Alistair Burns is Professor of Old Age Psychiatry at The University of Manchester and an Honorary Consultant Old Age Psychiatrist in the Greater Manchester Mental Health NHS Foundation Trust. He is the National Clinical Director for Dementia and Older People’s Mental Health at NHS England and NHS Improvement.

He graduated in medicine from Glasgow University in 1980, training in psychiatry at the Maudsley Hospital and Institute of Psychiatry in London. He became the Foundation Chair of Old Age Psychiatry in The University of Manchester in 1992, where he has variously been Head of the Division of Psychiatry and a Vice Dean in the Faculty of Medical and Human Sciences, with responsibility for liaison within the NHS. He set up the Memory Clinic in Manchester and helped establish the old age liaison psychiatry service at Wythenshawe Hospital.

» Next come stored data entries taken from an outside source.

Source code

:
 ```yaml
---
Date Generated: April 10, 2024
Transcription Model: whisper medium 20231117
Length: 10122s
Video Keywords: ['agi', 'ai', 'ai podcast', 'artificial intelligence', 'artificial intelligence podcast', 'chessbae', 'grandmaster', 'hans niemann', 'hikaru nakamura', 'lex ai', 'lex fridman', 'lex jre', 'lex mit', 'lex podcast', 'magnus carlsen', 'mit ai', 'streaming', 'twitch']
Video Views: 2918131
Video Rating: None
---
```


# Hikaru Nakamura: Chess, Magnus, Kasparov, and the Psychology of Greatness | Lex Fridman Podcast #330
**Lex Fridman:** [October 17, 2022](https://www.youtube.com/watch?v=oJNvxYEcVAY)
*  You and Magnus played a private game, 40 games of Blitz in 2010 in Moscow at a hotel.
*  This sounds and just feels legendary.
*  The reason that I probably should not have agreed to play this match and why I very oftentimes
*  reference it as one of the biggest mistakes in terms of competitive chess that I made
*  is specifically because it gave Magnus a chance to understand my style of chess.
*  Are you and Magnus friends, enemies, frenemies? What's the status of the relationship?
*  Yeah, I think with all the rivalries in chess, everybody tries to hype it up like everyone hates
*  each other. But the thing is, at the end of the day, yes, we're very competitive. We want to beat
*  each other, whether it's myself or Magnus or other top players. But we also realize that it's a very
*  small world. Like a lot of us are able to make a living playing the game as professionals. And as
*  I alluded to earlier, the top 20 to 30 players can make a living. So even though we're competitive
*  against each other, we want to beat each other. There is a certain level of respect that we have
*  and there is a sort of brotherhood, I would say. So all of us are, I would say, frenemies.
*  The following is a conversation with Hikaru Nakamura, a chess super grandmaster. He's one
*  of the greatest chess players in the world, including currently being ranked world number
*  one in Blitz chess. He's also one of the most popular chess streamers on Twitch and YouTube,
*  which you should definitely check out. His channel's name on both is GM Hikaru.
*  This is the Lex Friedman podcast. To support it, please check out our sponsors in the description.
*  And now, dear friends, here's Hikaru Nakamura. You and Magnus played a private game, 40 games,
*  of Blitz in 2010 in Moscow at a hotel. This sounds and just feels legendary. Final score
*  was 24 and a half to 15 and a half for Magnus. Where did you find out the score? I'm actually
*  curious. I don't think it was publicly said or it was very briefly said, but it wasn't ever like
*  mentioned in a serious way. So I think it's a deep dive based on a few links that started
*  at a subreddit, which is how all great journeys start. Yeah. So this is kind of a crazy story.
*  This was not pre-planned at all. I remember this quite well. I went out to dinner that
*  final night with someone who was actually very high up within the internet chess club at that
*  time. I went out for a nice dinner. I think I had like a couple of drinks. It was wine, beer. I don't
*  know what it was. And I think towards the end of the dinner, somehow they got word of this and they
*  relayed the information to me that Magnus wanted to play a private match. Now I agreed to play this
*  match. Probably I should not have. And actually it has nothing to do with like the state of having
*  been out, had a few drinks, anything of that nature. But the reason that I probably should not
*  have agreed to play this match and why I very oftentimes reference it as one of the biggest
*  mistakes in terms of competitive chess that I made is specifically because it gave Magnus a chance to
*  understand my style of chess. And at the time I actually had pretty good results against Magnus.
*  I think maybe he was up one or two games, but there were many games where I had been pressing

He is a Past President of the International Psychogeriatric Association.

He was Editor of the International Journal of Geriatric Psychiatry for twenty years, (retiring in 2017) and is on the Editorial Boards of the British Journal of Psychiatry and International Psychogeriatrics. His research and clinical interests are in mental health problems of older people, particularly dementia and Alzheimer’s disease. He has published over 300 papers and 25 books.

He was made an honorary fellow of the Royal College of Psychiatrists in 2016, received the lifetime achievement award from their old age Faculty in 2015 and was awarded the CBE in 2016 for contributions to health and social care, in particular dementia.